43,4 Prozent der in Berlin und der Region lebenden wahlberechtigten Türken haben sich nach Angaben der Wahlkommission in Ankara am Referendum über die umstrittene Verfassungsreform beteiligt. Diese soll Präsident Erdogan mehr Macht verleihen.
Zu den knapp 139 000 in Berlin Wahlberechtigten zählen außer den in Berlin lebenden Türken und Deutsch-Türken auch Menschen mit türkischer Staatsangehörigkeit in Brandenburg, Sachsen und Mecklenburg-Vorpommern. Bis Sonntagabend konnten sie im türkischen Generalkonsulat in der Heerstraße abstimmen. Von jetzt bis einschließlich Ostersonntag können Wahlberechtigte ihre Stimme nur noch an türkischen Grenzübergängen abgeben. Am Ostersonntag wird dann auch in der Türkei selbst abgestimmt.
Nach Zahlen der obersten türkischen Wahlbehörde YSK haben in Deutschland 0,660 Millionen Menschen abgestimmt. Das entspricht einer Wahlbeteiligung von 46,1 Prozent. Angaben der Wahlkommission in Ankara zufolge waren es sogar 48,73 Prozent. Vergleicht man die Zahlen mit denen der türkischen Parlamentswahl 2015, zeigt sich, dass sich mehr Menschen am Referendum als an der Wahl beteiligt haben. Damals hatten 40,8 Prozent mitgewählt.
Mutlu bedauert Spaltung durch polarisierenden Wahlkampf
Die Mobilisierung der Erdogan-Anhänger als auch ihrer Kritiker und die angespannten deutsch-türkischen Beziehungen scheinen demnach eine höhere Wahlbeteiligung verursacht zu haben. In Deutschland haben sich prozentual mehr Menschen beteiligt als im Ausland insgesamt. Dort lag die Wahlbeteiligung bei 44,5 Prozent (YSK).

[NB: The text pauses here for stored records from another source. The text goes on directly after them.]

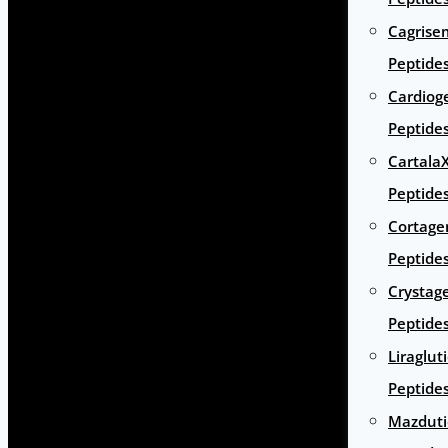
Cagrise
Peptide
Cardiog
Peptide
Cartala
Peptide
Cortage
Peptide
Crystag
Peptide
Liraglut
Peptide
Mazduti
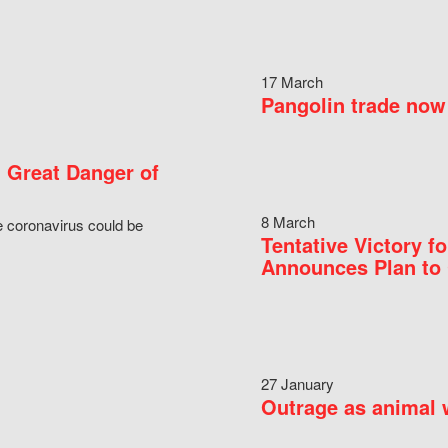
17 March
Pangolin trade now 
 Great Danger of
8 March
e coronavirus could be
Tentative Victory 
Announces Plan to 
27 January
Outrage as animal w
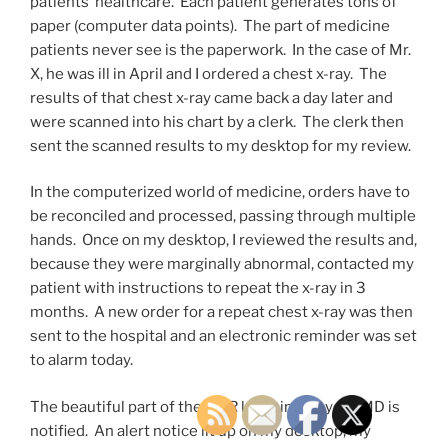
patients’ healthcare. Each patient generates tons of
paper (computer data points). The part of medicine
patients never see is the paperwork. In the case of Mr.
X, he was ill in April and I ordered a chest x-ray. The
results of that chest x-ray came back a day later and
were scanned into his chart by a clerk. The clerk then
sent the scanned results to my desktop for my review.
In the computerized world of medicine, orders have to
be reconciled and processed, passing through multiple
hands. Once on my desktop, I reviewed the results and,
because they were marginally abnormal, contacted my
patient with instructions to repeat the x-ray in 3
months. A new order for a repeat chest x-ray was then
sent to the hospital and an electronic reminder was set
to alarm today.
The beautiful part of the EMR kicks in and your MD is
notified. An alert notice lit up on my desktop, my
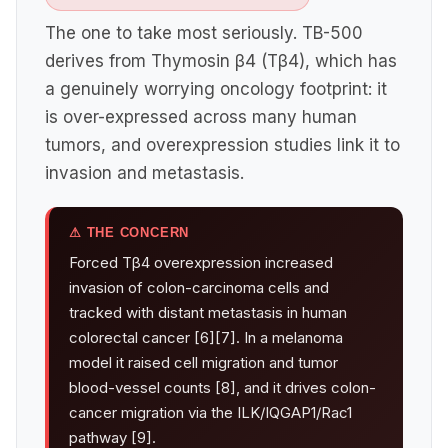
The one to take most seriously. TB-500
derives from Thymosin β4 (Tβ4), which has
a genuinely worrying oncology footprint: it
is over-expressed across many human
tumors, and overexpression studies link it to
invasion and metastasis.
⚠ THE CONCERN
Forced Tβ4 overexpression increased
invasion of colon-carcinoma cells and
tracked with distant metastasis in human
colorectal cancer [6][7]. In a melanoma
model it raised cell migration and tumor
blood-vessel counts [8], and it drives colon-
cancer migration via the ILK/IQGAP1/Rac1
pathway [9].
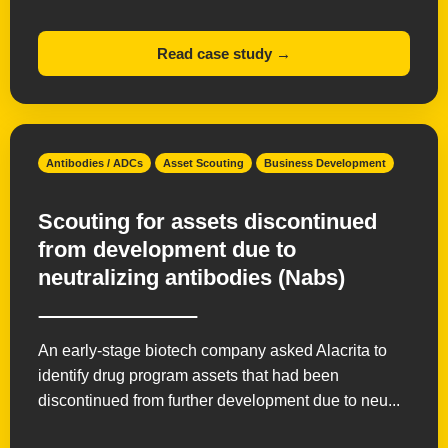
Read case study →
Antibodies / ADCs
Asset Scouting
Business Development
Scouting for assets discontinued
from development due to
neutralizing antibodies (Nabs)
An early-stage biotech company asked Alacrita to
identify drug program assets that had been
discontinued from further development due to neu...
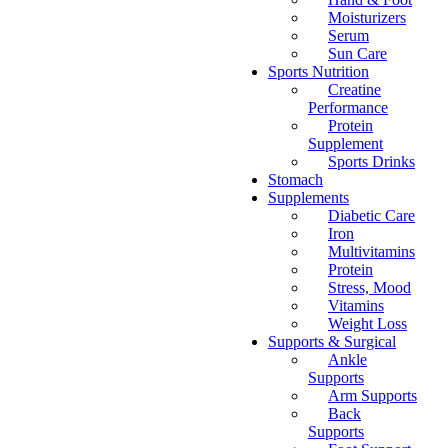
Moisturizers
Serum
Sun Care
Sports Nutrition
Creatine
Performance
Protein
Supplement
Sports Drinks
Stomach
Supplements
Diabetic Care
Iron
Multivitamins
Protein
Stress, Mood
Vitamins
Weight Loss
Supports & Surgical
Ankle
Supports
Arm Supports
Back
Supports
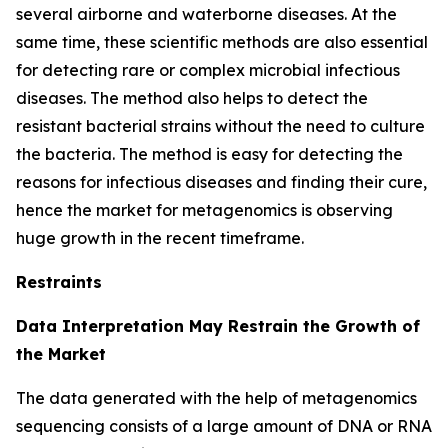
several airborne and waterborne diseases. At the
same time, these scientific methods are also essential
for detecting rare or complex microbial infectious
diseases. The method also helps to detect the
resistant bacterial strains without the need to culture
the bacteria. The method is easy for detecting the
reasons for infectious diseases and finding their cure,
hence the market for metagenomics is observing
huge growth in the recent timeframe.
Restraints
Data Interpretation May Restrain the Growth of
the Market
The data generated with the help of metagenomics
sequencing consists of a large amount of DNA or RNA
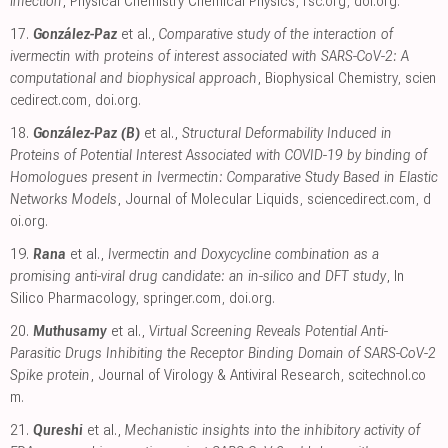
infection
, Physical Chemistry Chemical Physics
,
rsc.org
,
doi.org
.
17.
González-Paz
et al.,
Comparative study of the interaction of
ivermectin with proteins of interest associated with SARS-CoV-2: A
computational and biophysical approach
, Biophysical Chemistry
,
scien
cedirect.com
,
doi.org
.
18.
González-Paz (B)
et al.,
Structural Deformability Induced in
Proteins of Potential Interest Associated with COVID-19 by binding of
Homologues present in Ivermectin: Comparative Study Based in Elastic
Networks Models
, Journal of Molecular Liquids
,
sciencedirect.com
,
d
oi.org
.
19.
Rana
et al.,
Ivermectin and Doxycycline combination as a
promising anti-viral drug candidate: an in-silico and DFT study
, In
Silico Pharmacology
,
springer.com
,
doi.org
.
20.
Muthusamy
et al.,
Virtual Screening Reveals Potential Anti-
Parasitic Drugs Inhibiting the Receptor Binding Domain of SARS-CoV-2
Spike protein
, Journal of Virology & Antiviral Research
,
scitechnol.co
m
.
21.
Qureshi
et al.,
Mechanistic insights into the inhibitory activity of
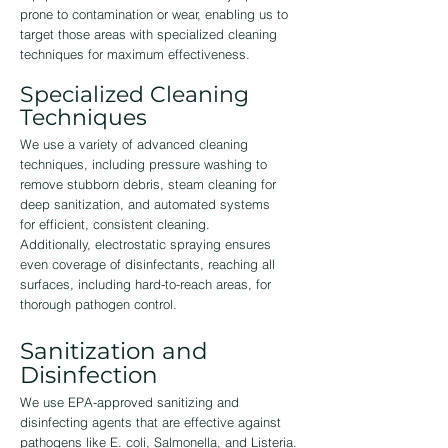
prone to contamination or wear, enabling us to
target those areas with specialized cleaning
techniques for maximum effectiveness.
Specialized Cleaning
Techniques
We use a variety of advanced cleaning
techniques, including pressure washing to
remove stubborn debris, steam cleaning for
deep sanitization, and automated systems
for efficient, consistent cleaning.
Additionally, electrostatic spraying ensures
even coverage of disinfectants, reaching all
surfaces, including hard-to-reach areas, for
thorough pathogen control.
Sanitization and
Disinfection
We use EPA-approved sanitizing and
disinfecting agents that are effective against
pathogens like E. coli, Salmonella, and Listeria.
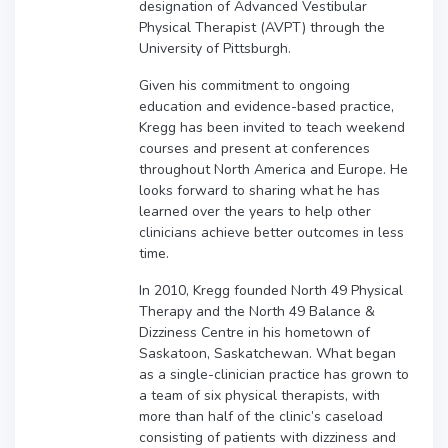
designation of Advanced Vestibular
Physical Therapist (AVPT) through the
University of Pittsburgh.
Given his commitment to ongoing
education and evidence-based practice,
Kregg has been invited to teach weekend
courses and present at conferences
throughout North America and Europe. He
looks forward to sharing what he has
learned over the years to help other
clinicians achieve better outcomes in less
time.
In 2010, Kregg founded North 49 Physical
Therapy and the North 49 Balance &
Dizziness Centre in his hometown of
Saskatoon, Saskatchewan. What began
as a single-clinician practice has grown to
a team of six physical therapists, with
more than half of the clinic’s caseload
consisting of patients with dizziness and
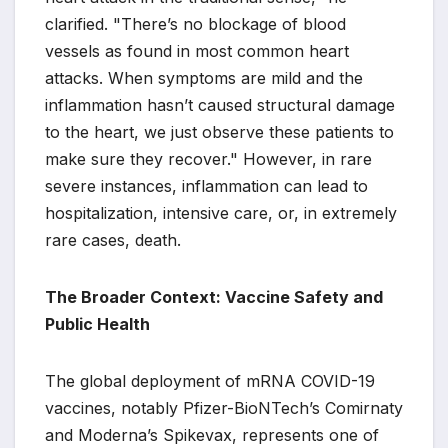
clarified. "There’s no blockage of blood
vessels as found in most common heart
attacks. When symptoms are mild and the
inflammation hasn’t caused structural damage
to the heart, we just observe these patients to
make sure they recover." However, in rare
severe instances, inflammation can lead to
hospitalization, intensive care, or, in extremely
rare cases, death.
The Broader Context: Vaccine Safety and
Public Health
The global deployment of mRNA COVID-19
vaccines, notably Pfizer-BioNTech’s Comirnaty
and Moderna’s Spikevax, represents one of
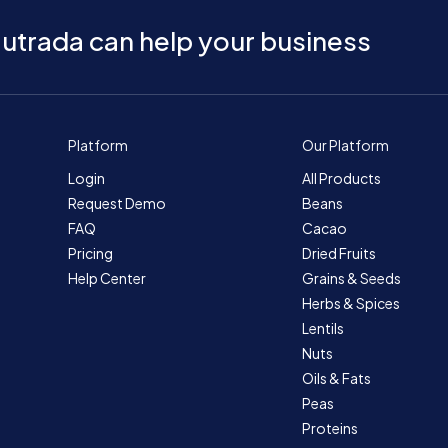
utrada can help your business
Platform
Our Platform
Login
All Products
Request Demo
Beans
FAQ
Cacao
Pricing
Dried Fruits
Help Center
Grains & Seeds
Herbs & Spices
Lentils
Nuts
Oils & Fats
Peas
Proteins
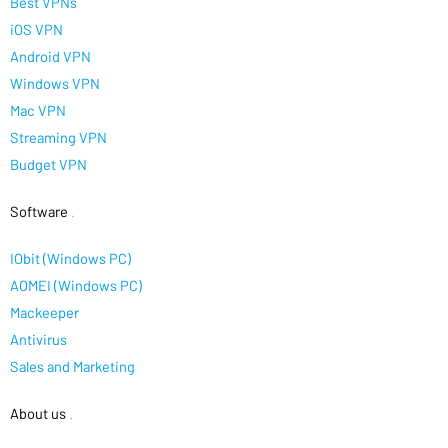
Best VPNs
iOS VPN
Android VPN
Windows VPN
Mac VPN
Streaming VPN
Budget VPN
Software
.
IObit (Windows PC)
AOMEI (Windows PC)
Mackeeper
Antivirus
Sales and Marketing
About us
.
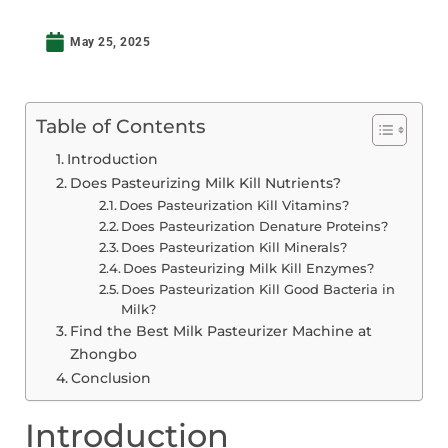
May 25, 2025
Table of Contents
Introduction
Does Pasteurizing Milk Kill Nutrients?
Does Pasteurization Kill Vitamins?
Does Pasteurization Denature Proteins?
Does Pasteurization Kill Minerals?
Does Pasteurizing Milk Kill Enzymes?
Does Pasteurization Kill Good Bacteria in
Milk?
Find the Best Milk Pasteurizer Machine at
Zhongbo
Conclusion
Introduction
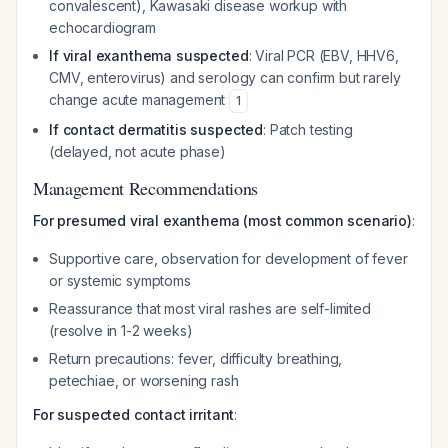
convalescent), Kawasaki disease workup with
echocardiogram
If viral exanthema suspected
: Viral PCR (EBV, HHV6,
CMV, enterovirus) and serology can confirm but rarely
change acute management
1
If contact dermatitis suspected
: Patch testing
(delayed, not acute phase)
Management Recommendations
For presumed viral exanthema (most common scenario)
:
Supportive care, observation for development of fever
or systemic symptoms
Reassurance that most viral rashes are self-limited
(resolve in 1-2 weeks)
Return precautions: fever, difficulty breathing,
petechiae, or worsening rash
For suspected contact irritant
:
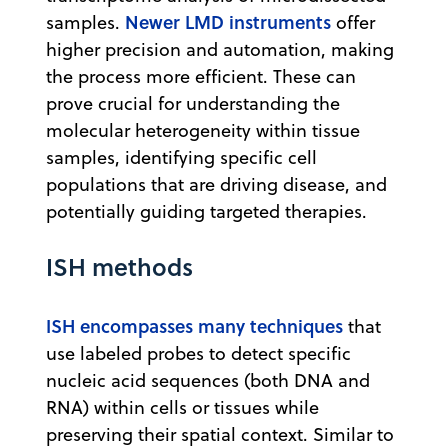
Newer LMD instruments
samples.
offer
higher precision and automation, making
the process more efficient. These can
prove crucial for understanding the
molecular heterogeneity within tissue
samples, identifying specific cell
populations that are driving disease, and
potentially guiding targeted therapies.
ISH methods
ISH encompasses many techniques
that
use labeled probes to detect specific
nucleic acid sequences (both DNA and
RNA) within cells or tissues while
preserving their spatial context. Similar to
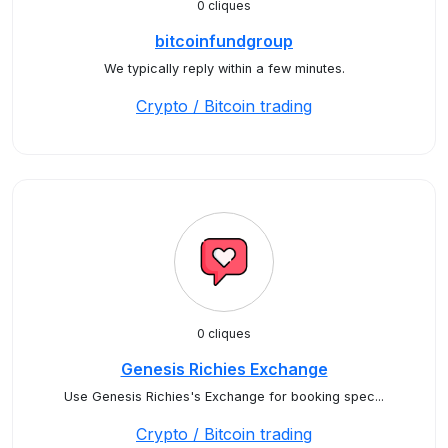
0 cliques
bitcoinfundgroup
We typically reply within a few minutes.
Crypto / Bitcoin trading
0 cliques
Genesis Richies Exchange
Use Genesis Richies's Exchange for booking spec...
Crypto / Bitcoin trading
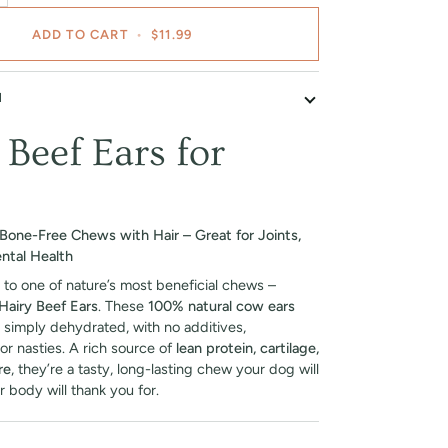
ADD TO CART
•
$11.99
N
 Beef Ears for
Bone-Free Chews with Hair – Great for Joints,
ntal Health
 to one of nature’s most beneficial chews –
Hairy Beef Ears
. These
100% natural cow ears
 simply dehydrated, with no additives,
or nasties. A rich source of
lean protein, cartilage,
re
, they’re a tasty, long-lasting chew your dog will
r body will thank you for.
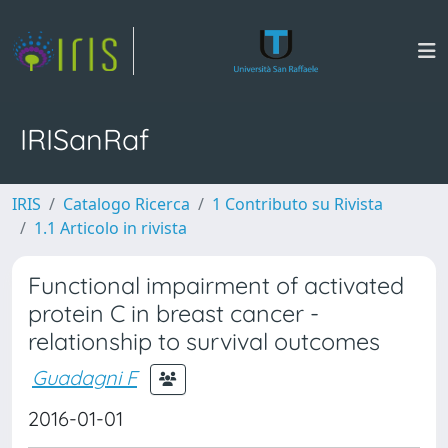
IRISanRaf
IRIS
Catalogo Ricerca
1 Contributo su Rivista
1.1 Articolo in rivista
Functional impairment of activated
protein C in breast cancer -
relationship to survival outcomes
Guadagni F
2016-01-01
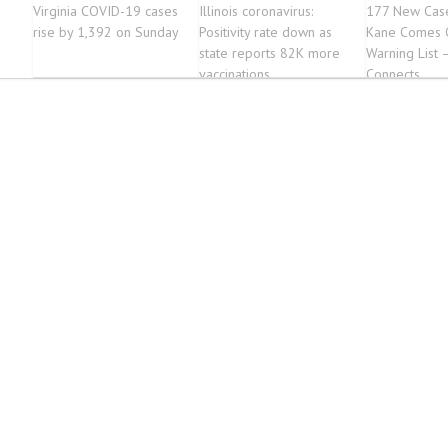
Virginia COVID-19 cases
Illinois coronavirus:
177 New Case
rise by 1,392 on Sunday
Positivity rate down as
Kane Comes O
state reports 82K more
Warning List 
vaccinations
Connects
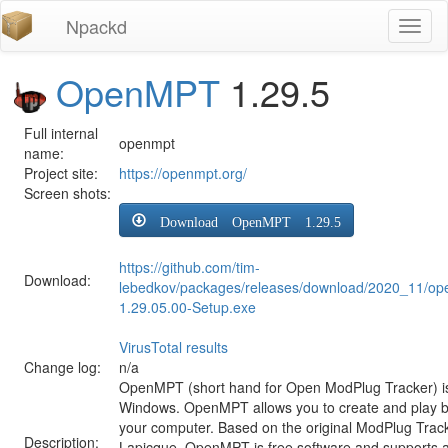
Npackd
Toggl
naviga
OpenMPT
1.29.5
Full internal
openmpt
name:
Project site:
https://openmpt.org/
Screen shots:
Download OpenMPT 1.29.5
https://github.com/tim-
Download:
lebedkov/packages/releases/download/2020_11/o
1.29.05.00-Setup.exe
VirusTotal results
Change log:
n/a
OpenMPT (short hand for Open ModPlug Tracker) is 
Windows. OpenMPT allows you to create and play 
your computer. Based on the original ModPlug Tracke
Description:
Lapicque, OpenMPT is free software and supports a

Der Berliner Bundestagsabgeordnete Özcan Mutlu (Grüne) führt die Beteiligung auf die aufgeheizte Stimmung unter den Deutsch-Türken auch in Berlin zurück. „Der stark polarisierende Wahlkampf aus der Türkei hat die Türkei-stämmigen Menschen in Europa, besonders in Holland, Deutschland und Belgien tief gespalten“, sagte Mutlu dem Tagesspiegel. „Diese Spaltung ist schlecht für die Integration, sie schadet allen Seiten und sollte in Zukunft unterlassen werden.“ Zudem bedauere er, dass die Abstimmung in den türkischen Konsulaten nicht durch unabhängige Wahlbeobachter begleitet worden sei.